NAFTA: Canadian approach right say conservative icons

Playing for time and sticking to the free trade guns is what Canada appears to be doing.

That’s a good thing, say two prominent voices on Canada-United States trade, because surviving the Donald J. Trump administration’s protectionist tendencies will take fortitude and commitment to preserve a trading relationship of incredible benefit to Canada.

“On this file, I think Canada has been handling things exactly correctly,” said David Frum, the famous journalist and former Republican White House aide, in an address opening CropConnect in Winnipeg, Feb. 14.

“Canada needs to play for time, avoid sudden moves, avoid being provoked.”

Former Prime Minister Brian Mulroney closed the sprawling farm show Feb. 15, urging Canadian farmers to appreciate what the North American Free Trade Agreement does for them and to let other Canadians know how important Canada-U.S. trade is to them.

While Trump’s threats are serious, Mulroney seemed to feel they could be faced down with resolution and a diplomatic approach.

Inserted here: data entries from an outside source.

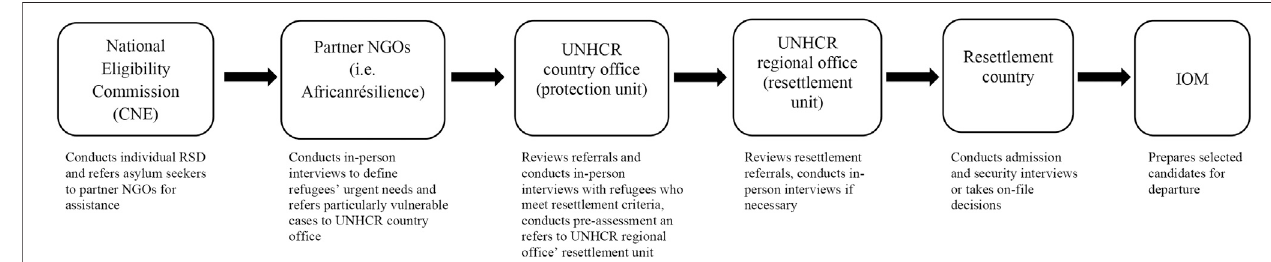
FIGURE 1 | Regular process of refugee selection for resettlement from country B, based on fi eldwork insights.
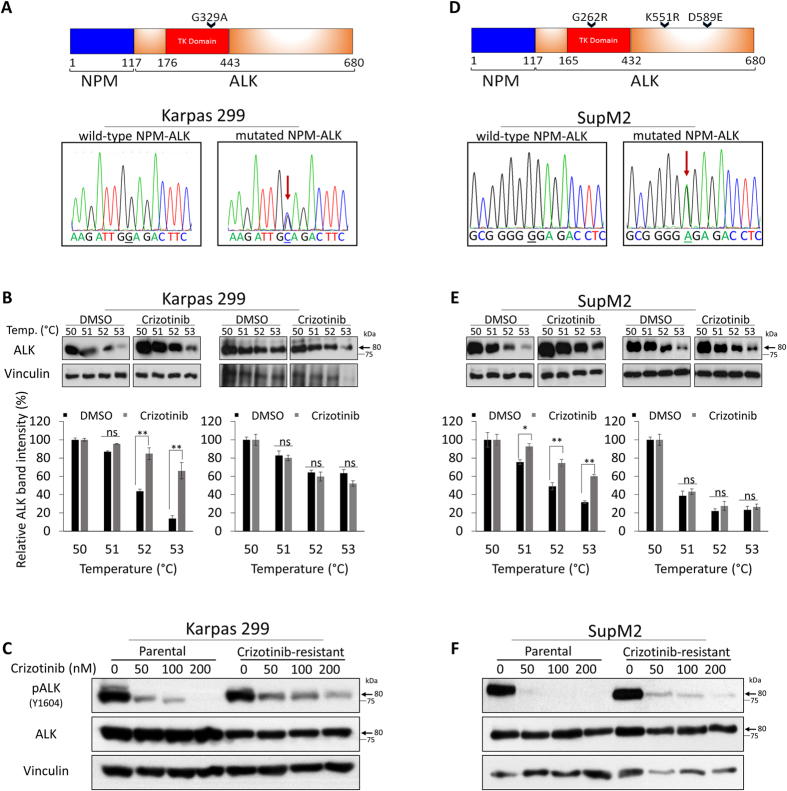
Identification of NPM-ALK secondary mutations in Crizotinib-resistant ALK+ALCL cell lines that abrogate the binding between Crizotinib and ALK.(A) Sequencing of ALK kinase domain coding fragment in Crizotinib-sensitive and Crizotinib-resistant ALK+ALCL cell lines. Schematic of ALK kinase domain mutations associated with acquired resistance to Crizotinib. (A,D) Show the electropherograms of NPM-ALK cDNA from parental Karpas 299, Crizotinib-resistant Karpas 299, parental SupM2, and Crizotinib-resistant SupM2 cells. (B,E) Show that Crizotinib—ALK binding can be detected using CETSA assay in Crizotinib-sensitive cells but not in Crizotinib-resistant clones (full-length blots are presented in Supplementary Figure 12). (C,F) Show that Crizotinib treatments could substantially inhibit pALK in Crizotinib-sensitive cells, while only partially inhibit pALK in Crizotinib-resistant clones.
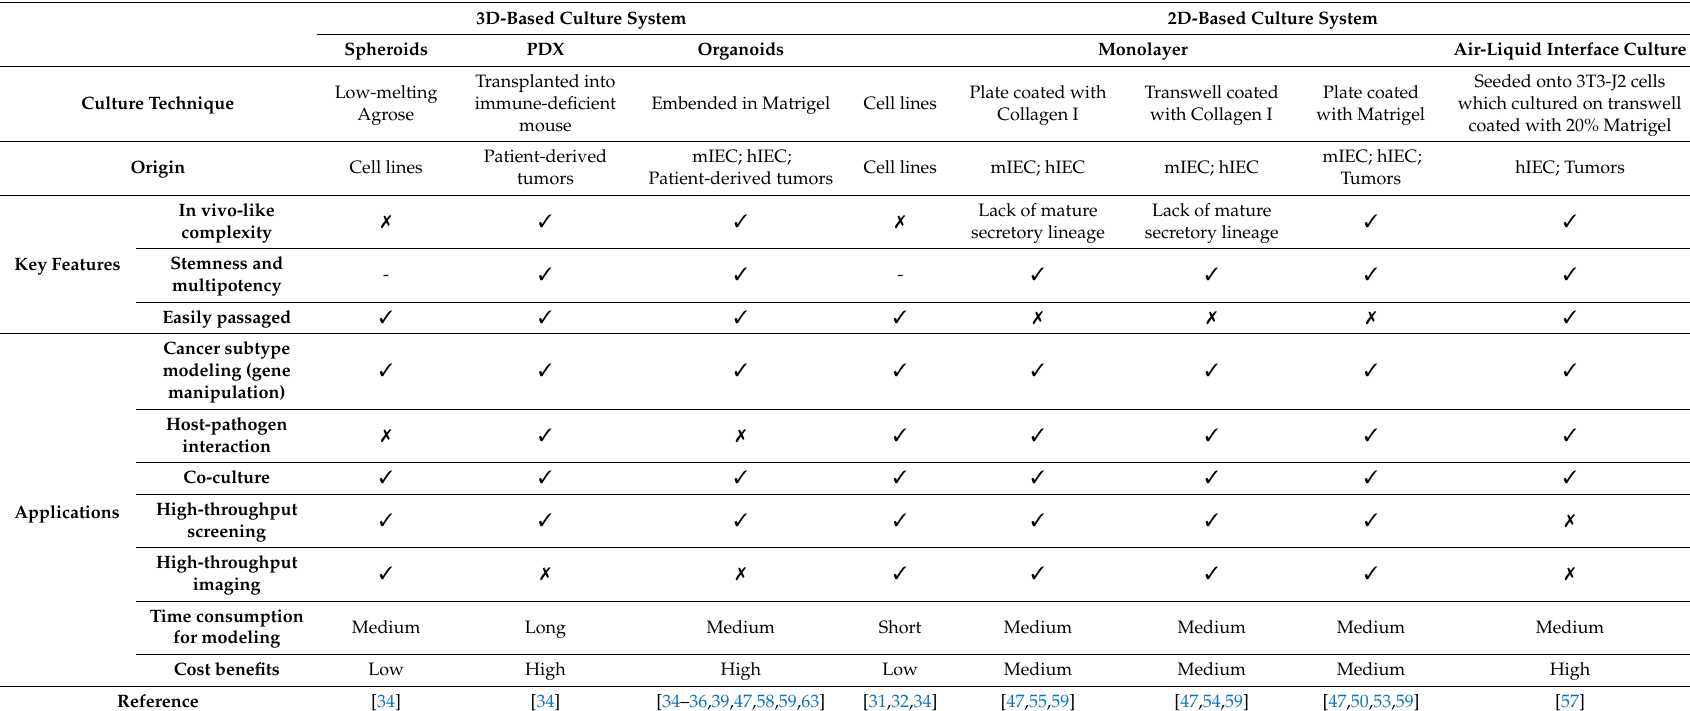
Table 1. Characteristics of the described preclinical cancer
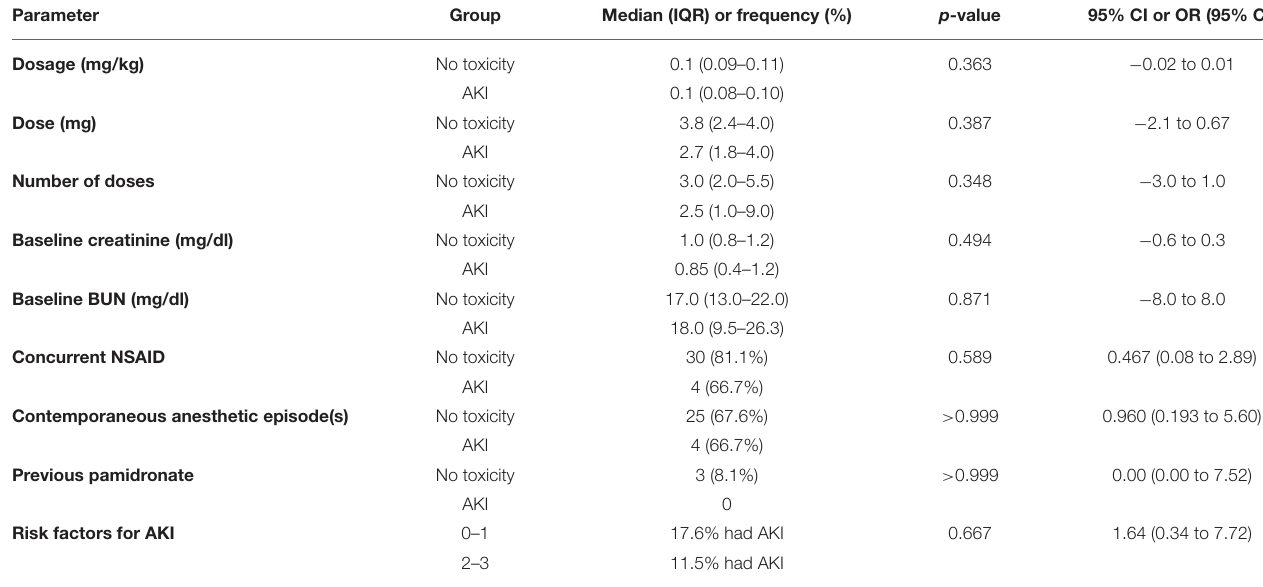
TABLE 3 | Comparison of various parameters between 37 dogs without renal toxicity and 6 dogs non-azotemic at baseline with documented AKI following zoledronic acid administration.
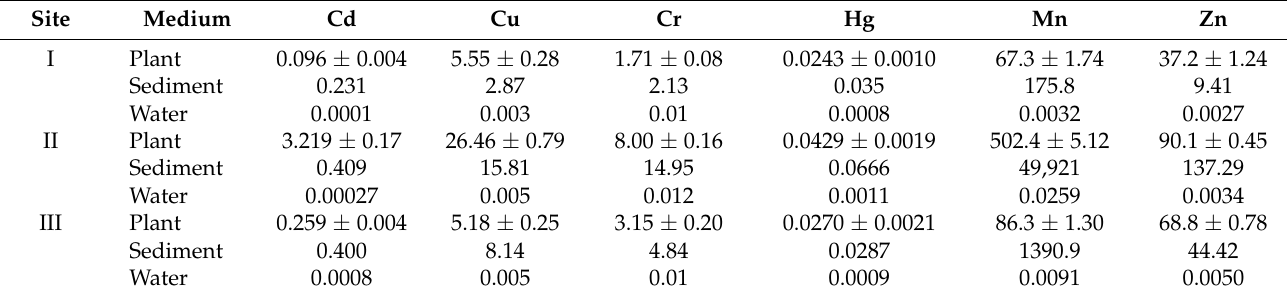
Table 3. Distribution of heavy metal in G. densa , sediments and water collected from 3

“We have reason to be concerned, but not alarmed,” said Mulroney.

While Mulroney is said to have a friendly relationship with Trump, who he knows socially, Mulroney strongly criticized the Trump administration’s “mistaken notion” that trade has hurt the U.S. economy, and that old-style manufacturing jobs could be brought back by erecting trade barriers.

He described this approach as “good campaign rhetoric, but bad economics.”

Frum said much of Trump’s attitude is honestly felt, and is not just a belligerent negotiating style. Trump doesn’t believe agreements can be win-win, or win-win-win in the case of NAFTA, Frum said.

“He lives in the world in which you are dominating or being dominated. You’re on top or underneath,” said Frum.

That’s not likely to change. But Frum said Trump’s attacks on trade are blunted by dozens of U.S. state governors, who realize that Canada is their top trading partner and vital to many local industries, and by the U.S. Senate, which is heavily weighted toward representatives of these trading states.

As well, he said Trump’s threats to tear up deals might not be brought to fruition. Trump “really hates” the U.S.-South Korea free trade agreement, but he hasn’t torn it up. He killed U.S. involvement in the Trans-Pacific Partnership, but that was not law yet.

Frum is more worried about the radicalizing influence of Trump in two other areas.

He fears Trump’s disruptive nature could spur the Democratic Party to rush into populist politics like that seen now in the British Labour Party with Jeremy Corbyn. That could set up an oscillation between extreme left and extreme right that could destabilize the U.S. and institutionalize protectionism.

He also fears that Trump’s belligerence will push Mexico’s populist left-wing party to power in this year’s presidential election, something that could see the Mexicans kill NAFTA before Trump has a chance to.

“NAFTA could end up being blown up by the Mexicans,” Frum said.

Mulroney meanwhile, clearly enjoyed his time talking to CropConnect, where hundreds of farmers benefitting from free trade gave him warm applause and no tough questions.

Charlie Mayer, the former Manitoba Member of Parliament and Agriculture Minister who broke oats out from the Canadian Wheat Board’s control, sat nearby.

Mulroney waxed on about how much free-flowing trade had helped the agriculture sector, despite a barrage of claims in the 1988 election that it would make Canada a crippled dependence of the U.S.

“We’re doing a trillion dollars a year of business. A trillion,” he marvelled in a later meeting with journalists.